++++ INPUT FOR THIS TASK ++++

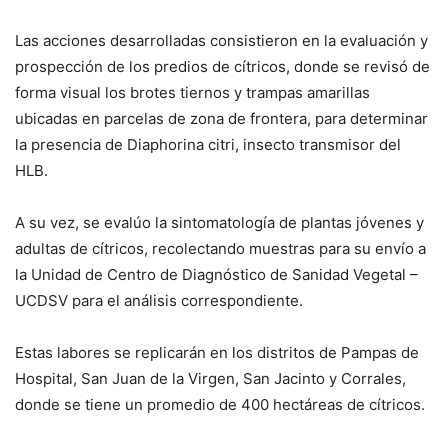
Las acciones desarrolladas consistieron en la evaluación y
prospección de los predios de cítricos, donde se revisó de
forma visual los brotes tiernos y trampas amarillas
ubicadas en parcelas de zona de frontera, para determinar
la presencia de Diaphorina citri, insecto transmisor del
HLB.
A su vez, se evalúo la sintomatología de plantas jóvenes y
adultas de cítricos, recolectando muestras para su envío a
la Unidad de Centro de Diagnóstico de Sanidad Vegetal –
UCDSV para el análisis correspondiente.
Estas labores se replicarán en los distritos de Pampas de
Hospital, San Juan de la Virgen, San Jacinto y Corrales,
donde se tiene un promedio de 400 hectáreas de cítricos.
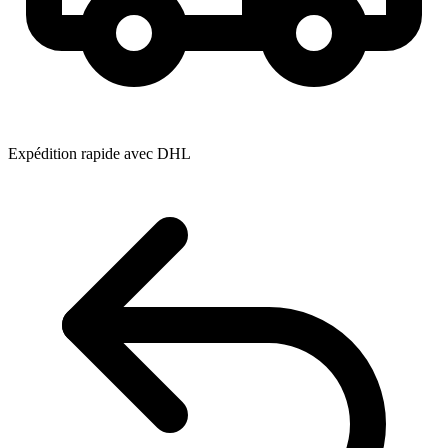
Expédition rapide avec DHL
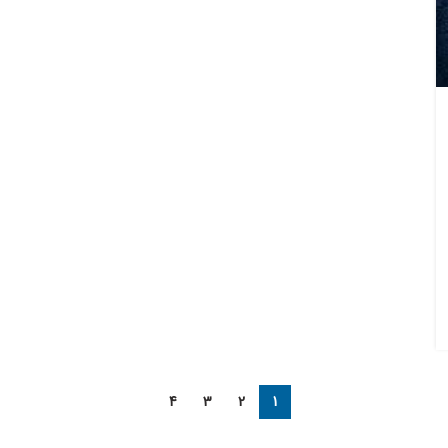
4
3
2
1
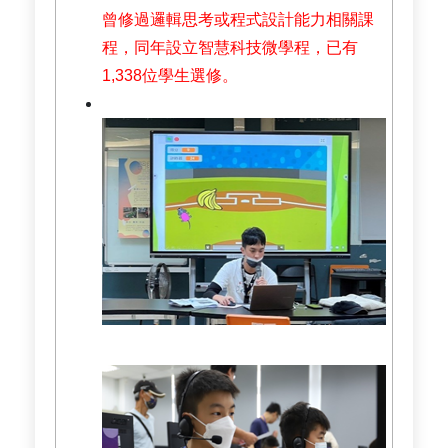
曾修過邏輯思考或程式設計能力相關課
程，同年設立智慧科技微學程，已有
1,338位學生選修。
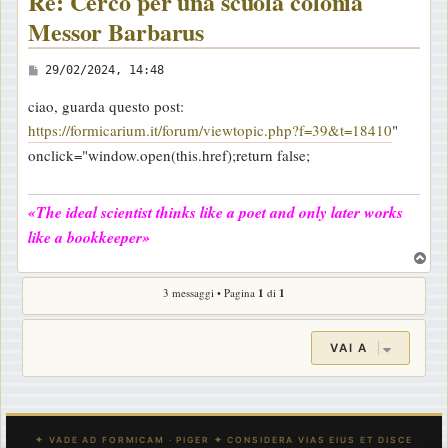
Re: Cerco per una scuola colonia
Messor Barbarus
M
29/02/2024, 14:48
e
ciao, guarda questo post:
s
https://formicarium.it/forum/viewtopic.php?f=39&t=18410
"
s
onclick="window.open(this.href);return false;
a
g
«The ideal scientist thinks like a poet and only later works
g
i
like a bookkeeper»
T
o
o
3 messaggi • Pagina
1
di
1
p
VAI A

++++

The response should repeat every entry above exactly and include none of the pictures.

> _WRITTEN REPLY_:
Las acciones desarrolladas consistieron en la evaluación y
prospección de los predios de cítricos, donde se revisó de
forma visual los brotes tiernos y trampas amarillas
ubicadas en parcelas de zona de frontera, para determinar
la presencia de Diaphorina citri, insecto transmisor del
HLB.
A su vez, se evalúo la sintomatología de plantas jóvenes y
adultas de cítricos, recolectando muestras para su envío a
la Unidad de Centro de Diagnóstico de Sanidad Vegetal –
UCDSV para el análisis correspondiente.
Estas labores se replicarán en los distritos de Pampas de
Hospital, San Juan de la Virgen, San Jacinto y Corrales,
donde se tiene un promedio de 400 hectáreas de cítricos.
Expédition rapide avec DHL
4
3
2
1
曾修過邏輯思考或程式設計能力相關課
程，同年設立智慧科技微學程，已有
1,338位學生選修。
Re: Cerco per una scuola colonia
Messor Barbarus
M
29/02/2024, 14:48
e
ciao, guarda questo post:
s
https://formicarium.it/forum/viewtopic.php?f=39&t=18410
"
s
onclick="window.open(this.href);return false;
a
g
«The ideal scientist thinks like a poet and only later works
g
i
like a bookkeeper»
T
o
o
3 messaggi • Pagina
1
di
1
p
VAI A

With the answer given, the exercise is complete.